Could you print each entry below verbatim while omitting the pictures?

Collected data
[Start of section]

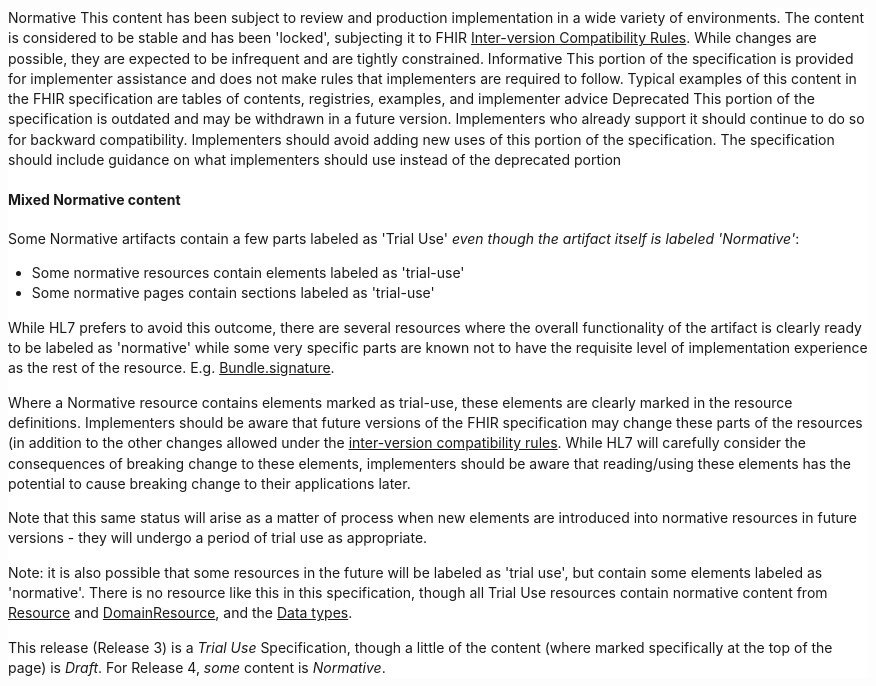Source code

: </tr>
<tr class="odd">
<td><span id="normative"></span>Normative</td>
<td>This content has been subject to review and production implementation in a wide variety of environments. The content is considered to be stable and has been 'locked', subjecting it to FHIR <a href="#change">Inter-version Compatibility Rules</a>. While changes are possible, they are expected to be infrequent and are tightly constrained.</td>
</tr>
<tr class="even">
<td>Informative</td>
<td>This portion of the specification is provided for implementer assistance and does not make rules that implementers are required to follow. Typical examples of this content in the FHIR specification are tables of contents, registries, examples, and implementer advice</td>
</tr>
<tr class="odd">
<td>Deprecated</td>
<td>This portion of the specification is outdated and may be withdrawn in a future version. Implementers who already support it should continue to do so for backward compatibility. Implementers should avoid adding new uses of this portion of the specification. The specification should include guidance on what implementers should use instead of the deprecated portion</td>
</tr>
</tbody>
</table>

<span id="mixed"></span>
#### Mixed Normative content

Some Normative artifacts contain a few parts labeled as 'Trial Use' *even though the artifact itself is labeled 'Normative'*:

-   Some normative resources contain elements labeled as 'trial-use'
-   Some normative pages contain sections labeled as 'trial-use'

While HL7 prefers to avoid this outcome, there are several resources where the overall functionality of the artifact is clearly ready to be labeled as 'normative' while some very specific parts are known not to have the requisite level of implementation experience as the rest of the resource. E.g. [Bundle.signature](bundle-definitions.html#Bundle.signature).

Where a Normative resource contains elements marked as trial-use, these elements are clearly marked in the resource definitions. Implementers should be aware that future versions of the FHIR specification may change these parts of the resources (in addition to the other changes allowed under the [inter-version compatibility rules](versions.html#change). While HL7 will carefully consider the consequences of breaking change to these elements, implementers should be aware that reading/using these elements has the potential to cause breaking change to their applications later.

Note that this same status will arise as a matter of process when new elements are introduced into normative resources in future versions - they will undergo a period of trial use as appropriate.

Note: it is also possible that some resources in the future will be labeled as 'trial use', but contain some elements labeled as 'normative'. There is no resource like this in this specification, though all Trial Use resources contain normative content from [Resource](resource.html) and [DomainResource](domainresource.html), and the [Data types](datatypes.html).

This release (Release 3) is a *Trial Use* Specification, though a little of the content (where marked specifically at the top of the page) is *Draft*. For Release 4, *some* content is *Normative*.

[End of section]

## [Solved problem]
Source code

: </tr>
<tr class="odd">
<td><span id="normative"></span>Normative</td>
<td>This content has been subject to review and production implementation in a wide variety of environments. The content is considered to be stable and has been 'locked', subjecting it to FHIR <a href="#change">Inter-version Compatibility Rules</a>. While changes are possible, they are expected to be infrequent and are tightly constrained.</td>
</tr>
<tr class="even">
<td>Informative</td>
<td>This portion of the specification is provided for implementer assistance and does not make rules that implementers are required to follow. Typical examples of this content in the FHIR specification are tables of contents, registries, examples, and implementer advice</td>
</tr>
<tr class="odd">
<td>Deprecated</td>
<td>This portion of the specification is outdated and may be withdrawn in a future version. Implementers who already support it should continue to do so for backward compatibility. Implementers should avoid adding new uses of this portion of the specification. The specification should include guidance on what implementers should use instead of the deprecated portion</td>
</tr>
</tbody>
</table>

<span id="mixed"></span>
#### Mixed Normative content

Some Normative artifacts contain a few parts labeled as 'Trial Use' *even though the artifact itself is labeled 'Normative'*:

-   Some normative resources contain elements labeled as 'trial-use'
-   Some normative pages contain sections labeled as 'trial-use'

While HL7 prefers to avoid this outcome, there are several resources where the overall functionality of the artifact is clearly ready to be labeled as 'normative' while some very specific parts are known not to have the requisite level of implementation experience as the rest of the resource. E.g. [Bundle.signature](bundle-definitions.html#Bundle.signature).

Where a Normative resource contains elements marked as trial-use, these elements are clearly marked in the resource definitions. Implementers should be aware that future versions of the FHIR specification may change these parts of the resources (in addition to the other changes allowed under the [inter-version compatibility rules](versions.html#change). While HL7 will carefully consider the consequences of breaking change to these elements, implementers should be aware that reading/using these elements has the potential to cause breaking change to their applications later.

Note that this same status will arise as a matter of process when new elements are introduced into normative resources in future versions - they will undergo a period of trial use as appropriate.

Note: it is also possible that some resources in the future will be labeled as 'trial use', but contain some elements labeled as 'normative'. There is no resource like this in this specification, though all Trial Use resources contain normative content from [Resource](resource.html) and [DomainResource](domainresource.html), and the [Data types](datatypes.html).

This release (Release 3) is a *Trial Use* Specification, though a little of the content (where marked specifically at the top of the page) is *Draft*. For Release 4, *some* content is *Normative*.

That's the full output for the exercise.